The woman had initially moved the Central Administrative Tribunal (CAT) for quashing orders whereby her request for maternity leave was turned down and converted into earned leave. Directions were also sought for sanctioning maternity leave by treating the newly born as her first child and to regularise the leave period.

The tribunal was told that it was her first marriage, while her husband had tied the knot for the second time after the death of his earlier wife. But the tribunal on January 29 rejected her plea for maternity leave from June 4, 2019, to November 30, 2019, compelling her to move the HC.

Assisted by counsel Dhiraj Chawla, the bench asserted that the petitioner’s claim that the child born to her was required to be treated as her first for the purpose of maternity leave was not admissible under the rule.

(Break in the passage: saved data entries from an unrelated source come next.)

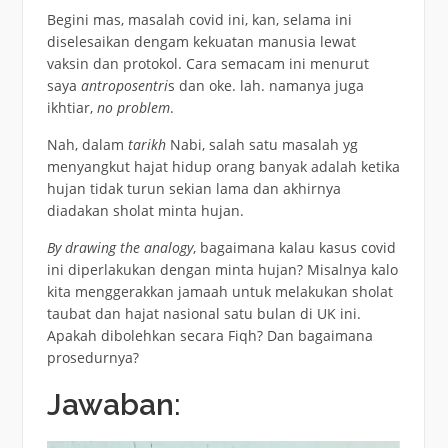
Begini mas, masalah covid ini, kan, selama ini
diselesaikan dengam kekuatan manusia lewat
vaksin dan protokol. Cara semacam ini menurut
saya
antroposentri
s dan oke. lah. namanya juga
ikhtiar,
no problem
.
Nah, dalam
tarikh
Nabi, salah satu masalah yg
menyangkut hajat hidup orang banyak adalah ketika
hujan tidak turun sekian lama dan akhirnya
diadakan sholat minta hujan.
By drawing the analogy
, bagaimana kalau kasus covid
ini diperlakukan dengan minta hujan? Misalnya kalo
kita menggerakkan jamaah untuk melakukan sholat
taubat dan hajat nasional satu bulan di UK ini.
Apakah dibolehkan secara Fiqh? Dan bagaimana
prosedurnya?
Jawaban
:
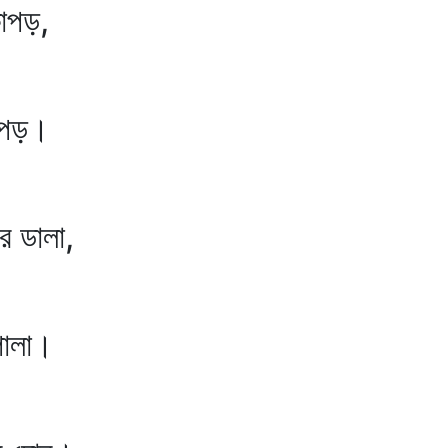
াপড়,
াপড়।
ডালা,
ালা।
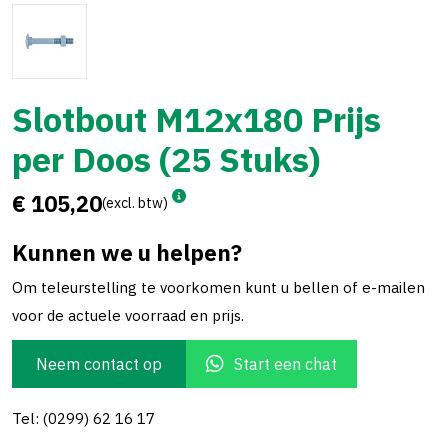
Slotbout M12x180 Prijs
per Doos (25 Stuks)
€ 105,20
(excl. btw)
Kunnen we u helpen?
Om teleurstelling te voorkomen kunt u bellen of e-mailen
voor de actuele voorraad en prijs.
Neem contact op
Start een chat
Tel: (0299) 62 16 17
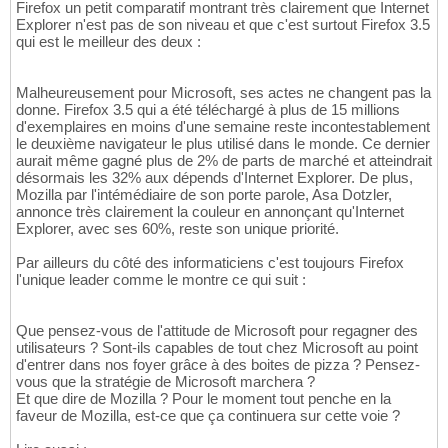
Firefox un petit comparatif montrant très clairement que Internet
Explorer n'est pas de son niveau et que c'est surtout Firefox 3.5
qui est le meilleur des deux :
Malheureusement pour Microsoft, ses actes ne changent pas la
donne. Firefox 3.5 qui a été téléchargé à plus de 15 millions
d'exemplaires en moins d'une semaine reste incontestablement
le deuxième navigateur le plus utilisé dans le monde. Ce dernier
aurait même gagné plus de 2% de parts de marché et atteindrait
désormais les 32% aux dépends d'Internet Explorer. De plus,
Mozilla par l'intémédiaire de son porte parole, Asa Dotzler,
annonce très clairement la couleur en annonçant qu'Internet
Explorer, avec ses 60%, reste son unique priorité.
Par ailleurs du côté des informaticiens c'est toujours Firefox
l'unique leader comme le montre ce qui suit :
Que pensez-vous de l'attitude de Microsoft pour regagner des
utilisateurs ? Sont-ils capables de tout chez Microsoft au point
d'entrer dans nos foyer grâce à des boites de pizza ? Pensez-
vous que la stratégie de Microsoft marchera ?
Et que dire de Mozilla ? Pour le moment tout penche en la
faveur de Mozilla, est-ce que ça continuera sur cette voie ?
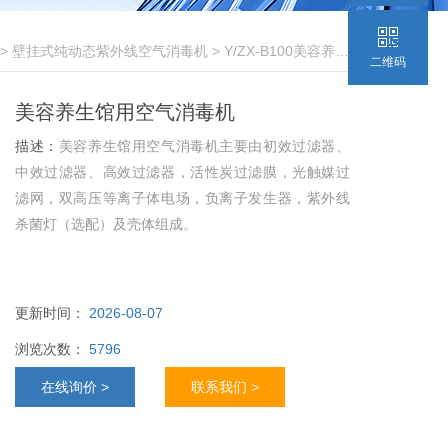
>
壁挂式纯动态紫外线空气消毒机
> Y/ZX-B100美容养生馆用空气消毒机
二维码
美容养生馆用空气消毒机
描述：
美容养生馆用空气消毒机主要由初效过滤器、
中效过滤器、高效过滤器，活性炭过滤膜，光触媒过
滤网，双高压等离子体电场，负离子发生器，紫外线
杀菌灯（选配）及壳体组成。
更新时间：
2026-08-07
浏览次数：
5796
在线询价 >
联系我们 >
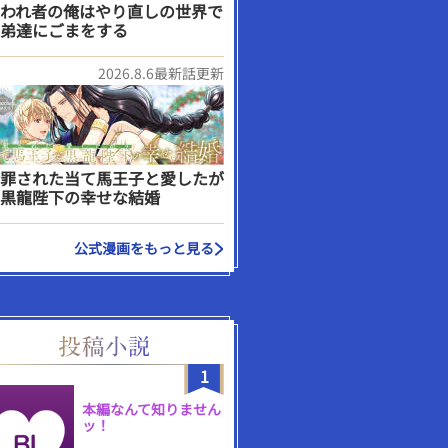
われ者の俺はやり直しの世界で
弟達にごまをする
2026.8.6最新話更新
罪された当て馬王子と愛したが
黒龍陛下の幸せな結婚
公式漫画をもっと見る
1
本編なんて知りません
ッ！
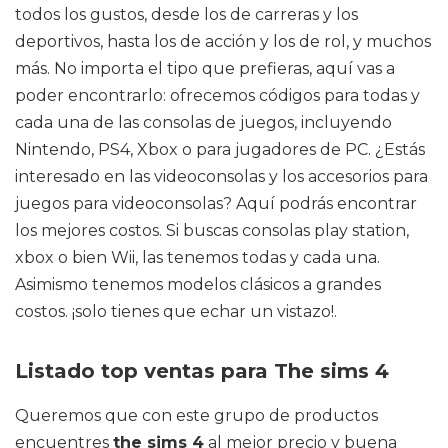
todos los gustos, desde los de carreras y los
deportivos, hasta los de acción y los de rol, y muchos
más. No importa el tipo que prefieras, aquí vas a
poder encontrarlo: ofrecemos códigos para todas y
cada una de las consolas de juegos, incluyendo
Nintendo, PS4, Xbox o para jugadores de PC. ¿Estás
interesado en las videoconsolas y los accesorios para
juegos para videoconsolas? Aquí podrás encontrar
los mejores costos. Si buscas consolas play station,
xbox o bien Wii, las tenemos todas y cada una.
Asimismo tenemos modelos clásicos a grandes
costos. ¡solo tienes que echar un vistazo!.
Listado top ventas para The sims 4
Queremos que con este grupo de productos
encuentres
the sims 4
al mejor precio y buena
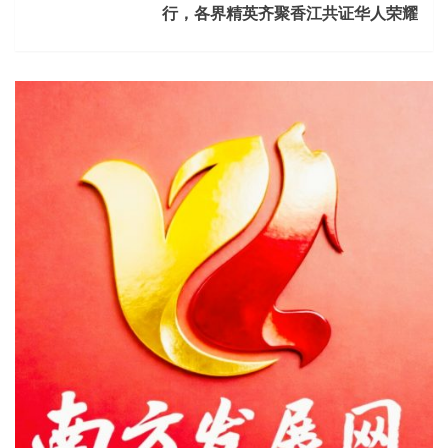
行，各界精英齐聚香江共证华人荣耀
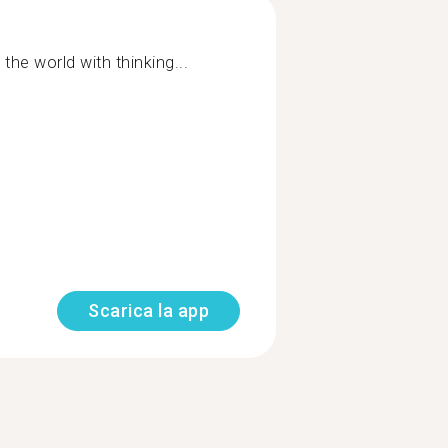
the world with thinking...
Scarica la app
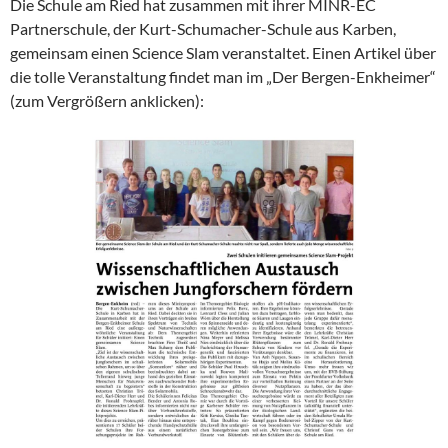
Die Schule am Ried hat zusammen mit ihrer MINR-EC
Partnerschule, der Kurt-Schumacher-Schule aus Karben,
gemeinsam einen Science Slam veranstaltet. Einen Artikel über
die tolle Veranstaltung findet man im „Der Bergen-Enkheimer“
(zum Vergrößern anklicken):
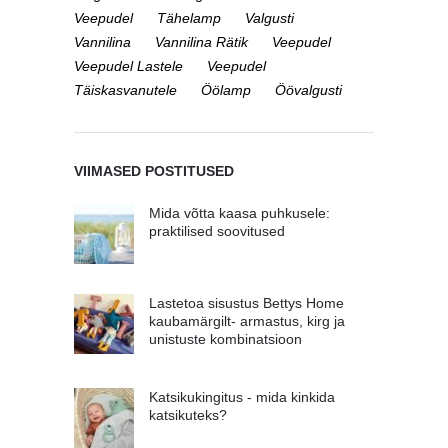
Veepudel
Tähelamp
Valgusti
Vannilina
Vannilina Rätik
Veepudel
Veepudel Lastele
Veepudel
Täiskasvanutele
Öölamp
Öövalgusti
VIIMASED POSTITUSED
Mida võtta kaasa puhkusele:
praktilised soovitused
Lastetoa sisustus Bettys Home
kaubamärgilt- armastus, kirg ja
unistuste kombinatsioon
Katsikukingitus - mida kinkida
katsikuteks?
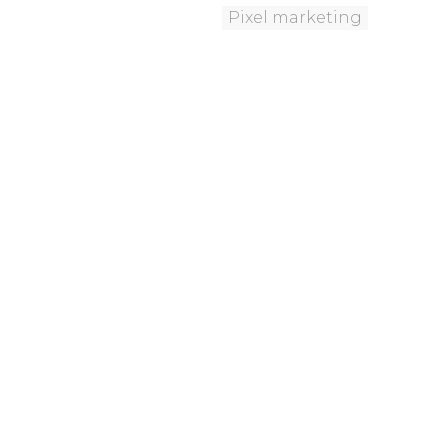
Pixel marketing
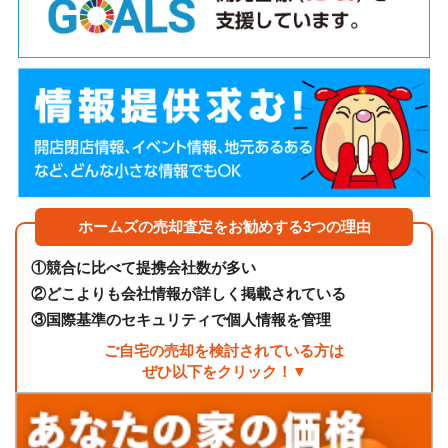
ホームズの売却査定をお勧めする3つの理由
①
競合に比べて提携会社数が多い
②
どこよりも会社情報が詳しく掲載されている
③
国際基準のセキュリティで個人情報を管理
ご自宅の売却を検討されている方は
ぜひ以下をクリック！▼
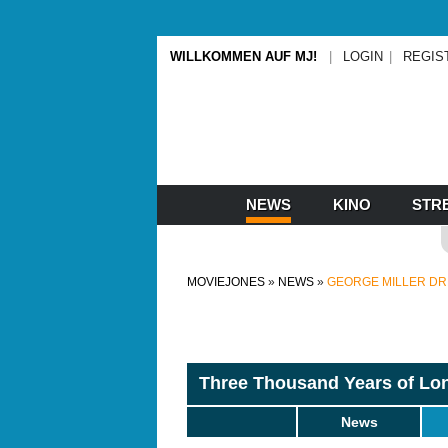
WILLKOMMEN AUF MJ!
LOGIN
REGIS
NEWS
KINO
STR
MOVIEJONES
NEWS
GEORGE MILLER DR
Three Thousand Years of Lo
News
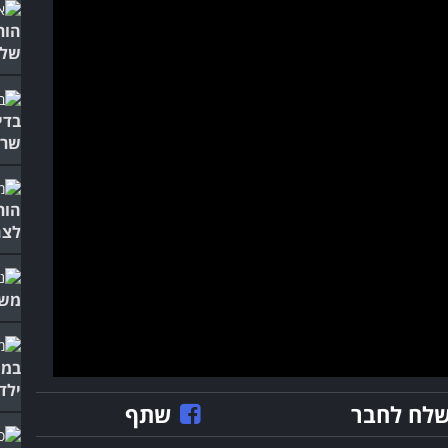
הור
של 
בדי
שרו
הור
לצח
משל
במו
ילדי
לח לחבר
שתף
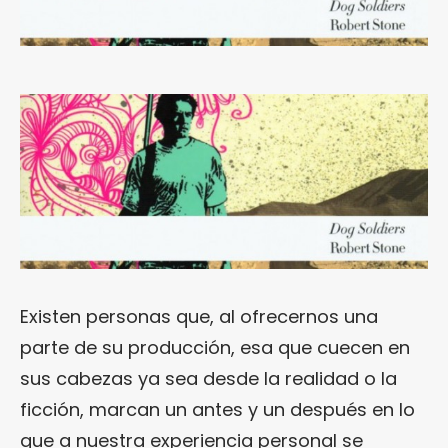
Existen personas que, al ofrecernos una
parte de su producción, esa que cuecen en
sus cabezas ya sea desde la realidad o la
ficción, marcan un antes y un después en lo
que a nuestra experiencia personal se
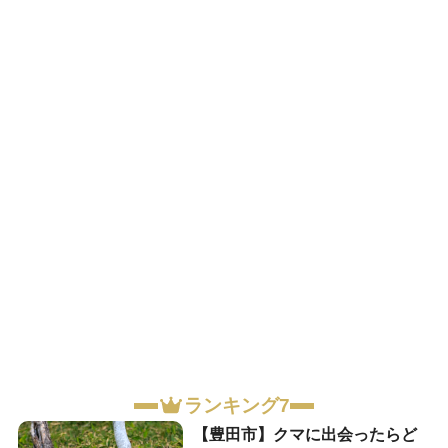
ランキング7
【豊田市】クマに出会ったらど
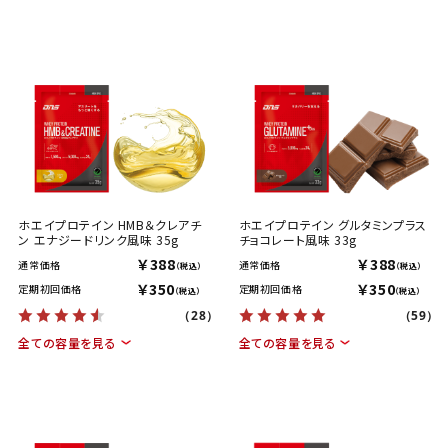
ホエイプロテイン HMB＆クレアチ
ホエイプロテイン グルタミンプラス
ン エナジードリンク風味 35g
チョコレート風味 33g
￥388
￥388
通常価格
通常価格
（税込）
（税込）
￥350
￥350
定期初回価格
定期初回価格
（税込）
（税込）
（28）
（59）
全ての容量を見る
全ての容量を見る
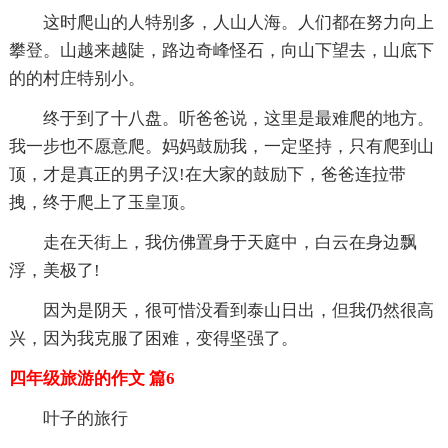
这时爬山的人特别多，人山人海。人们都在努力向上
攀登。山越来越陡，路边奇峰怪石，向山下望去，山底下
的的村庄特别小。
终于到了十八盘。听爸爸说，这里是最难爬的地方。
我一步也不愿意爬。妈妈鼓励我，一定坚持，只有爬到山
顶，才是真正的男子汉!在大家的鼓励下，爸爸连拉带
拽，终于爬上了玉皇顶。
走在天街上，我仿佛置身于天庭中，白云在身边飘
浮，美极了!
因为是阴天，很可惜没看到泰山日出，但我仍然很高
兴，因为我克服了困难，变得坚强了。
四年级旅游的作文 篇6
叶子的旅行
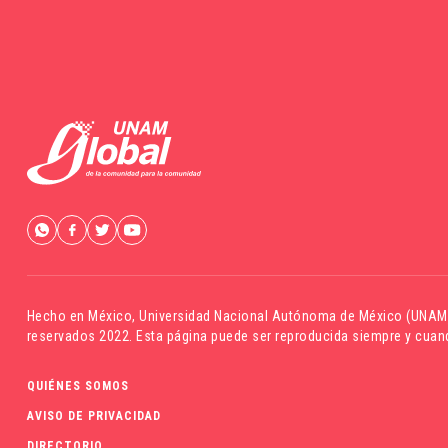
Hecho en México,
Universidad Nacional Autónoma de México (UNAM
reservados 2022. Esta página puede ser reproducida siempre y cuand
QUIÉNES SOMOS
AVISO DE PRIVACIDAD
DIRECTORIO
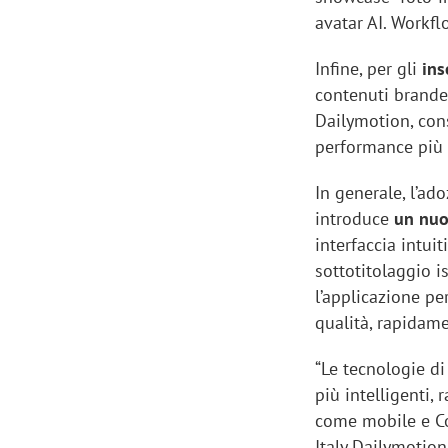
avatar AI. Workflo
Infine, per gli
ins
contenuti brande
Dailymotion, con
performance più i
In generale, l’ad
introduce
un nuov
interfaccia intuit
sottotitolaggio i
l’applicazione pe
qualità, rapidame
“Le tecnologie di
più intelligenti,
come mobile e C
Italy Dailymotion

The bench added that the petitioner admittedly got the names of the children born from the first wedlock of her husband entered in the office record and availed child care leave on several occasions.

“We are of the considered view that CAT has rightly observed in the impugned order that “…for all practical purposes, the applicant has two surviving children. As such, any child born to her now can only be considered as a third child,”’ the bench asserted, adding that it did not find any perversity or illegality in the impugned orders.


Judgment under Supreme Court scanner

The judgment, blurring the distinction between step and natural mother for the purpose of granting maternity leave, is currently under the Supreme Court scanner and will come up for hearing on September 7. Notices have already been issued to the employer and other respondents in this regard.